Lines and angles are fundamental elements of geometry, forming infinitely long, straight paths. Understanding different line types and angles is crucial. Vedantu's solutions provide clear explanations, step-by-step breakdowns, and practice problems to help students understand these concepts, laying a strong foundation for future geometrical adventures.

9. What are the types of Line and Angles Class 9?

In the world of geometry of lines and angles class 9 solutions, angles come in various shapes and sizes, just like slices of pie! Acute angles are sharp turns less than 90 degrees, like a thin slice. Right angles are perfect 90-degree corners, like a closed book. Obtuse angles make wider turns between 90 and 180 degrees, like a large slice.
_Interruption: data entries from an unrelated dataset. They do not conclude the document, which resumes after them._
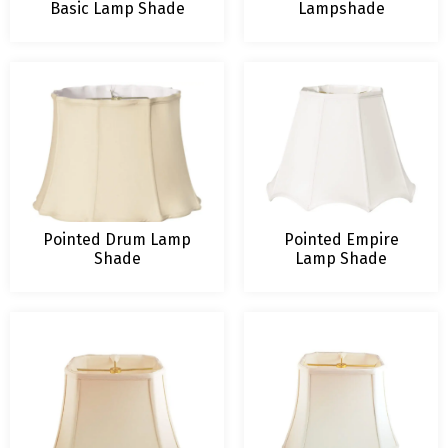
Basic Lamp Shade
Lampshade
Pointed Drum Lamp
Pointed Empire
Shade
Lamp Shade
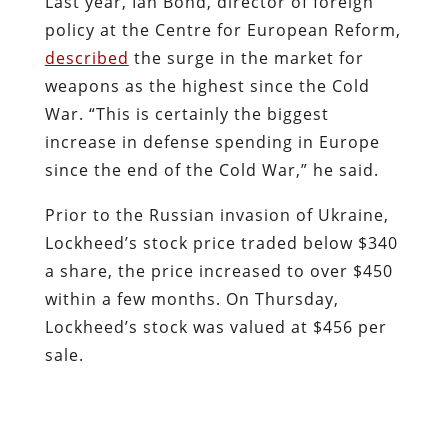
Last year, Ian Bond, director of foreign
policy at the Centre for European Reform,
described
the surge in the market for
weapons as the highest since the Cold
War. “This is certainly the biggest
increase in defense spending in Europe
since the end of the Cold War,” he said.
Prior to the Russian invasion of Ukraine,
Lockheed’s stock price traded below $340
a share, the price increased to over $450
within a few months. On Thursday,
Lockheed’s stock was valued at $456 per
sale.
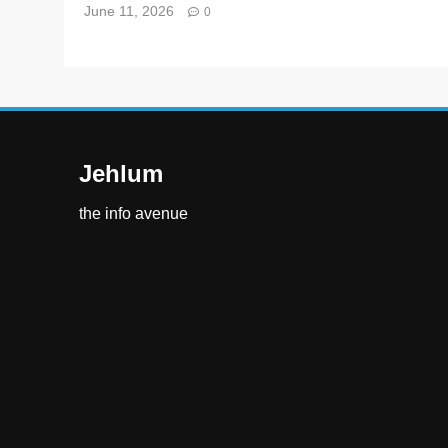
June 11, 2026
0
Jehlum
the info avenue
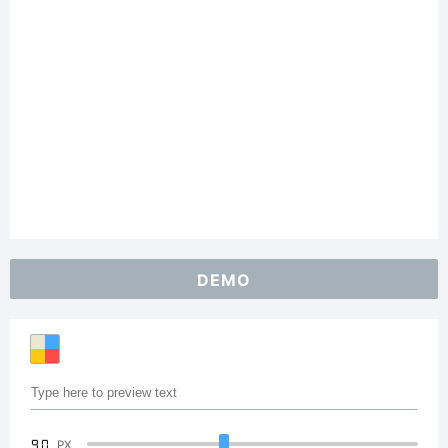
DEMO
90
PX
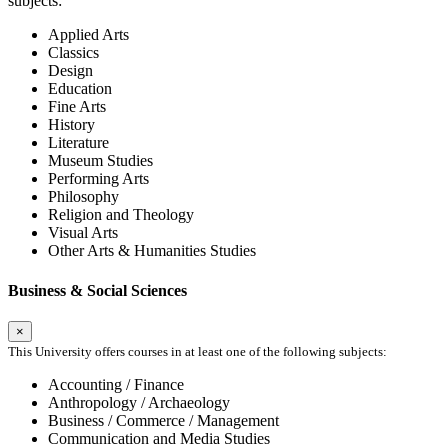
subjects:
Applied Arts
Classics
Design
Education
Fine Arts
History
Literature
Museum Studies
Performing Arts
Philosophy
Religion and Theology
Visual Arts
Other Arts & Humanities Studies
Business & Social Sciences
×
This University offers courses in at least one of the following subjects:
Accounting / Finance
Anthropology / Archaeology
Business / Commerce / Management
Communication and Media Studies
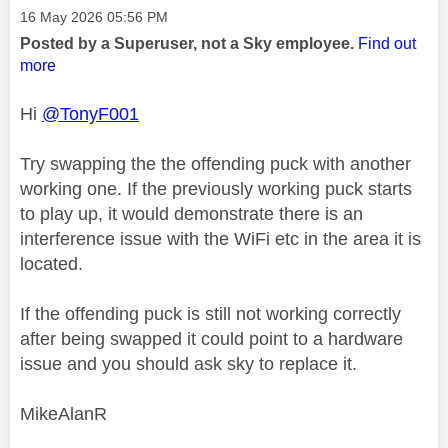
Message posted on
‎16 May 2026
05:56 PM
Posted by a Superuser, not a Sky employee.
Find out
more
Hi
@TonyF001
Try swapping the the offending puck with another
working one. If the previously working puck starts
to play up, it would demonstrate there is an
interference issue with the WiFi etc in the area it is
located.
If the offending puck is still not working correctly
after being swapped it could point to a hardware
issue and you should ask sky to replace it.
MikeAlanR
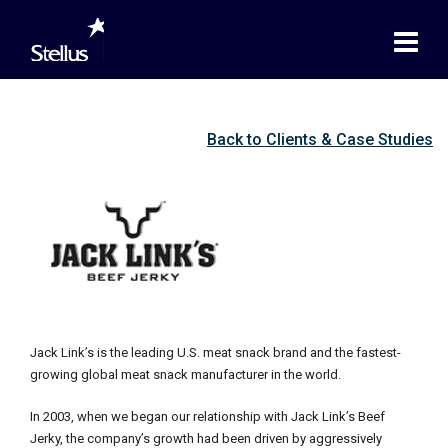
Back to Clients & Case Studies
Jack Link’s is the leading U.S. meat snack brand and the fastest-
growing global meat snack manufacturer in the world.
In 2003, when we began our relationship with Jack Link’s Beef
Jerky, the company’s growth had been driven by aggressively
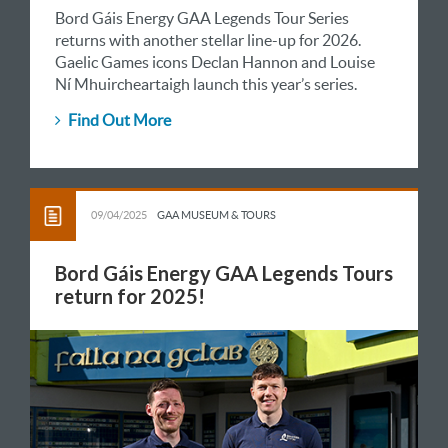
Bord Gáis Energy GAA Legends Tour Series
returns with another stellar line-up for 2026.
Gaelic Games icons Declan Hannon and Louise
Ní Mhuircheartaigh launch this year’s series.
Find Out More
09/04/2025
GAA MUSEUM & TOURS
Bord Gáis Energy GAA Legends Tours
return for 2025!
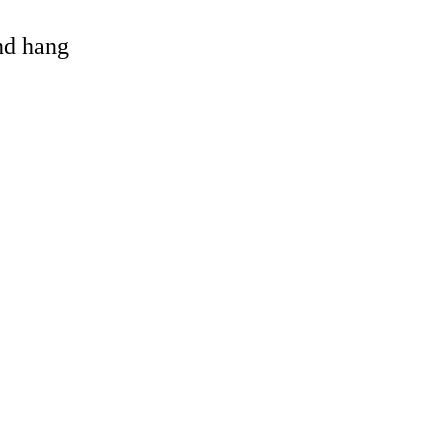
and hang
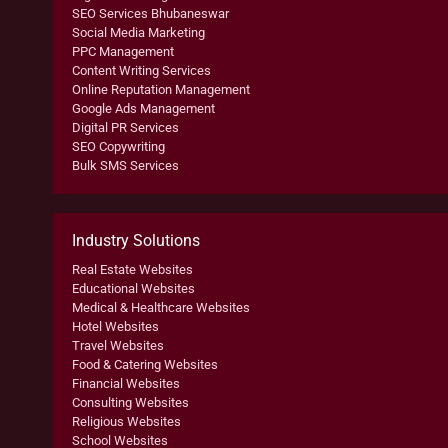
SEO Services Bhubaneswar
Social Media Marketing
PPC Management
Content Writing Services
Online Reputation Management
Google Ads Management
Digital PR Services
SEO Copywriting
Bulk SMS Services
Industry Solutions
Real Estate Websites
Educational Websites
Medical & Healthcare Websites
Hotel Websites
Travel Websites
Food & Catering Websites
Financial Websites
Consulting Websites
Religious Websites
School Websites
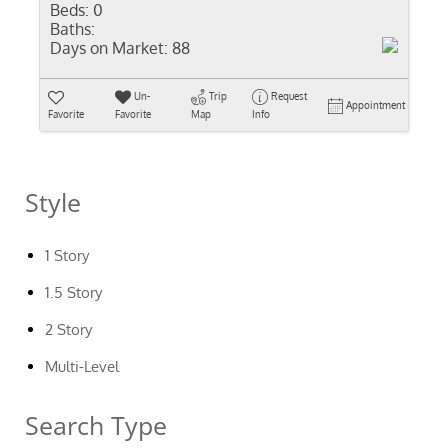
Beds:
0
Baths:
Days on Market:
88
Un-
Trip
Request
Appointment
Favorite
Favorite
Map
Info
Style
1 Story
1.5 Story
2 Story
Multi-Level
Search Type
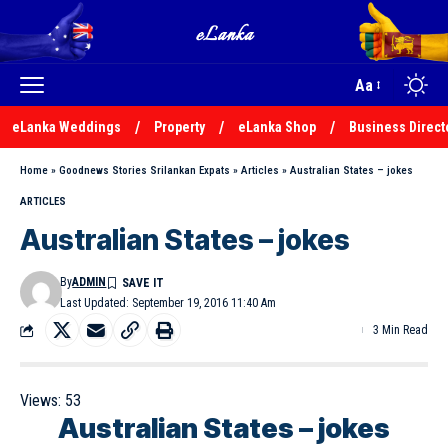
Aa
eLanka Weddings
Property
eLanka Shop
Business Direct
Home
»
Goodnews Stories Srilankan Expats
»
Articles
»
Australian States – jokes
ARTICLES
Australian States – jokes
By
ADMIN
Last Updated: September 19, 2016 11:40 Am
3 Min Read
Views:
53
Australian States – jokes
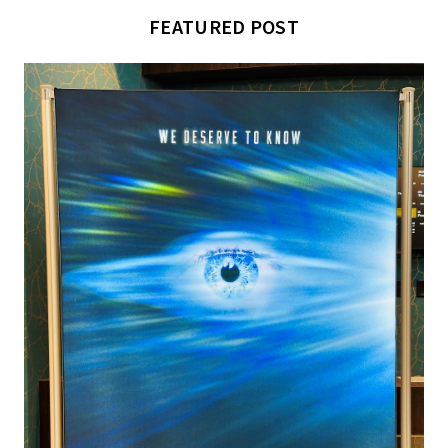
FEATURED POST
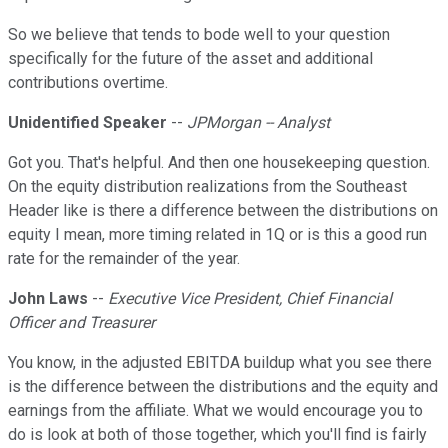
So we believe that tends to bode well to your question
specifically for the future of the asset and additional
contributions overtime.
Unidentified Speaker
--
JPMorgan -- Analyst
Got you. That's helpful. And then one housekeeping question.
On the equity distribution realizations from the Southeast
Header like is there a difference between the distributions on
equity I mean, more timing related in 1Q or is this a good run
rate for the remainder of the year.
John Laws
--
Executive Vice President, Chief Financial
Officer and Treasurer
You know, in the adjusted EBITDA buildup what you see there
is the difference between the distributions and the equity and
earnings from the affiliate. What we would encourage you to
do is look at both of those together, which you'll find is fairly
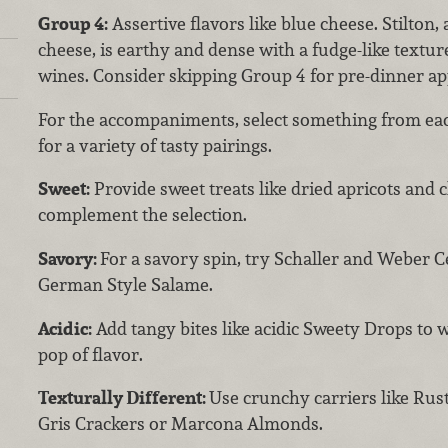
Group 4:
Assertive flavors like blue cheese. Stilton,
cheese, is earthy and dense with a fudge-like texture
wines. Consider skipping Group 4 for pre-dinner ap
For the accompaniments, select something from eac
for a variety of tasty pairings.
Sweet:
Provide sweet treats like dried apricots and c
complement the selection.
Savory:
For a savory spin, try Schaller and Weber C
German Style Salame.
Acidic:
Add tangy bites like acidic Sweety Drops to 
pop of flavor.
Texturally Different:
Use crunchy carriers like Rust
Gris Crackers or Marcona Almonds.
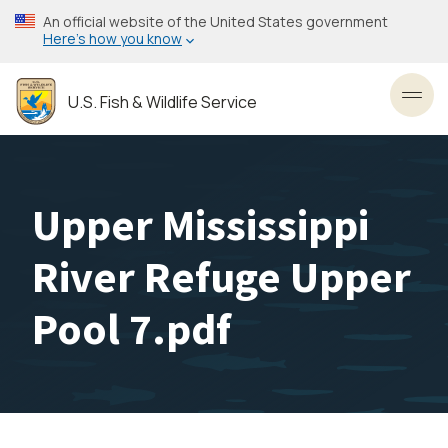
Skip
An official website of the United States government
to
Here’s how you know
main
content
U.S. Fish & Wildlife Service
Toggl
Upper Mississippi
River Refuge Upper
Pool 7.pdf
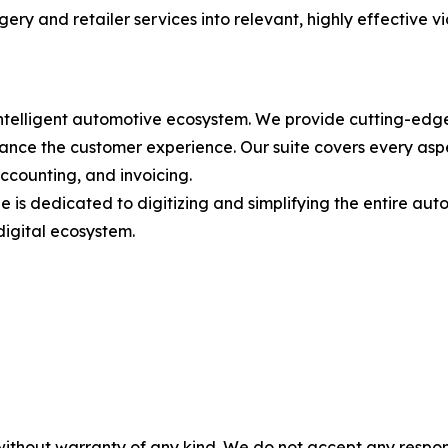
ery and retailer services into relevant, highly effective v
intelligent automotive ecosystem. We provide cutting-edge
nce the customer experience. Our suite covers every aspec
ccounting, and invoicing.
 is dedicated to digitizing and simplifying the entire autom
digital ecosystem.
without warranty of any kind. We do not accept any responsib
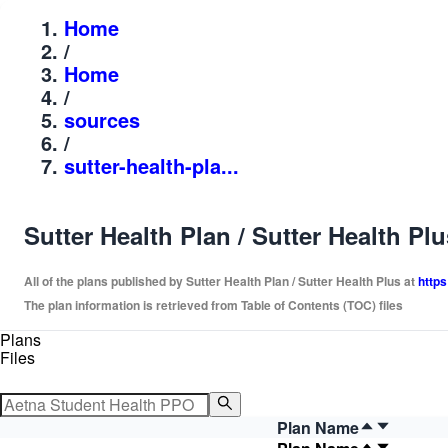
Home
/
Home
/
sources
/
sutter-health-pla...
Sutter Health Plan / Sutter Health Pl
All of the plans published by Sutter Health Plan / Sutter Health Plus at
https
The plan information is retrieved from Table of Contents (TOC) files
Plans
Files
Plan Name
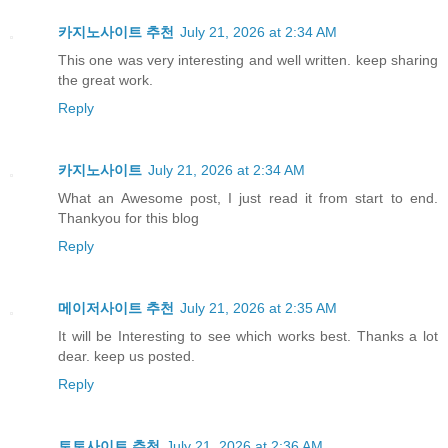
카지노사이트 추천
July 21, 2026 at 2:34 AM
This one was very interesting and well written. keep sharing
the great work.
Reply
카지노사이트
July 21, 2026 at 2:34 AM
What an Awesome post, I just read it from start to end.
Thankyou for this blog
Reply
메이저사이트 추천
July 21, 2026 at 2:35 AM
It will be Interesting to see which works best. Thanks a lot
dear. keep us posted.
Reply
토토사이트 추천
July 21, 2026 at 2:36 AM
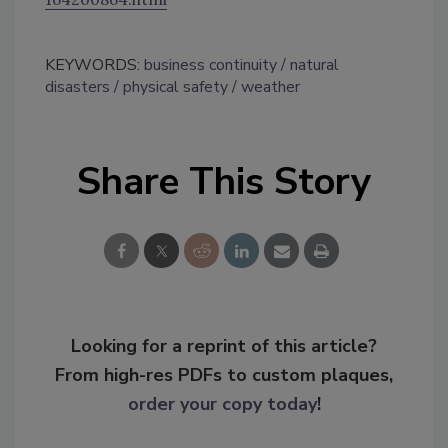
KEYWORDS:
business continuity
natural
disasters
physical safety
weather
Share This Story
Looking for a reprint of this article?
From high-res PDFs to custom plaques,
order your copy today
!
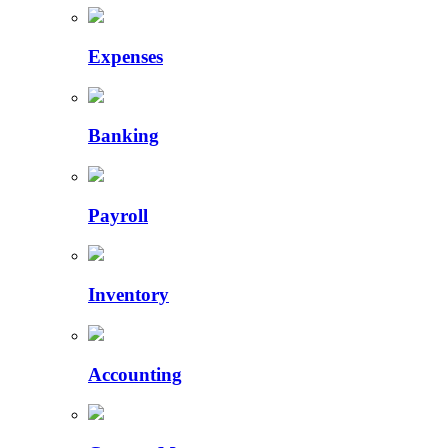
Expenses
Banking
Payroll
Inventory
Accounting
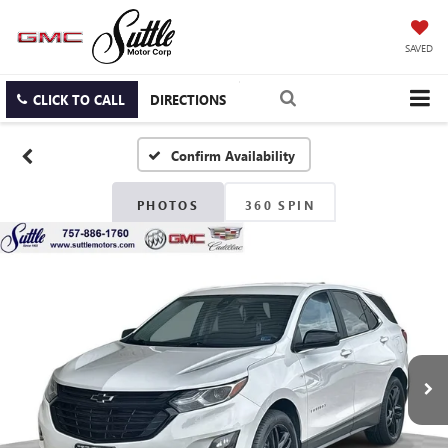
SAVED
CLICK TO CALL
DIRECTIONS
Confirm Availability
PHOTOS
360 SPIN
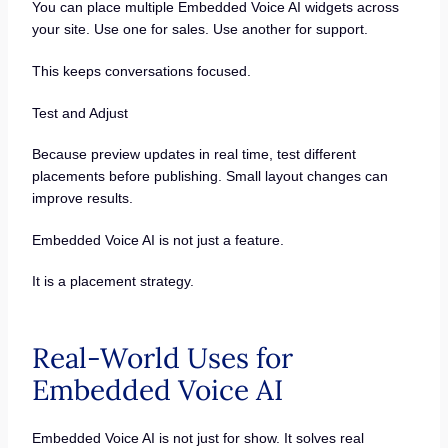
You can place multiple Embedded Voice AI widgets across
your site. Use one for sales. Use another for support.
This keeps conversations focused.
Test and Adjust
Because preview updates in real time, test different
placements before publishing. Small layout changes can
improve results.
Embedded Voice AI is not just a feature.
It is a placement strategy.
Real-World Uses for
Embedded Voice AI
Embedded Voice AI is not just for show. It solves real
Finally, straight angles span 180 degrees, forming a straight line when two lines extend opposite each other.

10. What's covered in the exercises of Maths Chapter 6 Class 9?

• Lines & Angles Identification: These exercises will teaches you to recognize lines (rays, segments) and various angles (acute, right, obtuse, straight).

• Measurement and Calculations: This exercise will make you become skilled with a protractor and be able to solve issues with missing angle measures, addition, and subtraction of angles.

• Real-World Application: Prepare yourself to solve word problems that evaluate your skills with lines and angles.